Much of the advertising firepower is held by independent political action committees, or “Super PACs,” that can raise and spend unlimited funds as long as they don’t coordinate with official campaigns.

Restore Our Future, the pro-Romney Super PAC, was absent from the airwaves for much of the summer but is back on television in 11 states with a $7.2 million ad buy that highlights Romney’s success at turning around the 2002 Salt Lake City Winter Olympics’ budget deficit.

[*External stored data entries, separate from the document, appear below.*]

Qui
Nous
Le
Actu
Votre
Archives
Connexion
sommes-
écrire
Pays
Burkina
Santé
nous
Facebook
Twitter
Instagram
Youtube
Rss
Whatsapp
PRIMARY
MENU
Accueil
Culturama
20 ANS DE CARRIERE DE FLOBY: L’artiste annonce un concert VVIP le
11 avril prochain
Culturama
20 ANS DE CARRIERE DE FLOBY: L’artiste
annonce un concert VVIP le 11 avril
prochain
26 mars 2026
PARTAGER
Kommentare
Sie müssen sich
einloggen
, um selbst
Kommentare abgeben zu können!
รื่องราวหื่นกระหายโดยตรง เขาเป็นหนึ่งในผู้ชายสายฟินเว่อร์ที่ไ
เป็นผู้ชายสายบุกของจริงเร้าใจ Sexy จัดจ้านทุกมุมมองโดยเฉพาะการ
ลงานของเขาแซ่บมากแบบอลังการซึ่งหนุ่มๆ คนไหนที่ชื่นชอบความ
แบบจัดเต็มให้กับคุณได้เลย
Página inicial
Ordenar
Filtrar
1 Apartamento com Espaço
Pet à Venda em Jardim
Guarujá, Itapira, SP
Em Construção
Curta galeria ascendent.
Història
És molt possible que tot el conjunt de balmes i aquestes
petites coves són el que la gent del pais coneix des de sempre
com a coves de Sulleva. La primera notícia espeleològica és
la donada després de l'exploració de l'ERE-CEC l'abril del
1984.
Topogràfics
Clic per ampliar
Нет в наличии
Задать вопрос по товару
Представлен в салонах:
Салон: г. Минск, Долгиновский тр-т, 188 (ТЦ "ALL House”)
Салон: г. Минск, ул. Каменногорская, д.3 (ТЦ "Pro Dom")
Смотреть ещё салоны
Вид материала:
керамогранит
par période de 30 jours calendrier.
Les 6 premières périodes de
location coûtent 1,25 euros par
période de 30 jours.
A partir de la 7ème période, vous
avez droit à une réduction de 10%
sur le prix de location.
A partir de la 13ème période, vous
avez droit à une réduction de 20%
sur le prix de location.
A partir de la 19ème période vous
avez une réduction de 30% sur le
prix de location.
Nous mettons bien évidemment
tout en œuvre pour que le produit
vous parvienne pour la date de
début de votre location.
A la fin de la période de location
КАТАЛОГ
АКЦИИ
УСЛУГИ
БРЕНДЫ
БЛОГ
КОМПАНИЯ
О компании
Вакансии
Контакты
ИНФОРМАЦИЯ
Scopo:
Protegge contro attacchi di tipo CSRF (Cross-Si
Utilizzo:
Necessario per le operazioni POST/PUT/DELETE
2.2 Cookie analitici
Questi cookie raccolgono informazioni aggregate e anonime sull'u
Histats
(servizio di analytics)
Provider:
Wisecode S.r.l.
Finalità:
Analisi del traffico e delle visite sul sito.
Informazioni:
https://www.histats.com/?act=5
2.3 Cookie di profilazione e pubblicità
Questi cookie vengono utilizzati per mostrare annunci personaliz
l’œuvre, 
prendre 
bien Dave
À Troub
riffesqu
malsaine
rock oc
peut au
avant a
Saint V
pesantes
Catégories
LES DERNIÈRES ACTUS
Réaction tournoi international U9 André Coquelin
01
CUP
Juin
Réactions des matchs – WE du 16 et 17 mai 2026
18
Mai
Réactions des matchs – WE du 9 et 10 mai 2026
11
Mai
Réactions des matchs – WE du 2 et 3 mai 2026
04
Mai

The pro-Obama Super PAC Priorities USA has been running attack ads since early May and is planning to invest $20 million in its latest blitz.

The group has run six ads painting Romney as a cruel corporate raider, five of which feature workers laid off by companies bought out by Bain Capital.

Last week, Ken Goldstein of the ad buy-tracking firm Kantar Media said that of the $246.2 million spent on campaign ads in this election cycle, only 28 per cent went toward positive spots, while 72 per cent paid for negative ones. Most have focused on nine states: Colorado, Iowa, Nevada, New Hampshire, North Carolina, Ohio, Pennsylvania, Virginia and Florida.

Both candidates will focus their campaigning on “swing” states next week.

Romney is doing a bus tour in Virginia, North Carolina, Florida and Ohio starting tomorrow, and Obama will travel to Iowa for a three-day bus tour starting on Monday.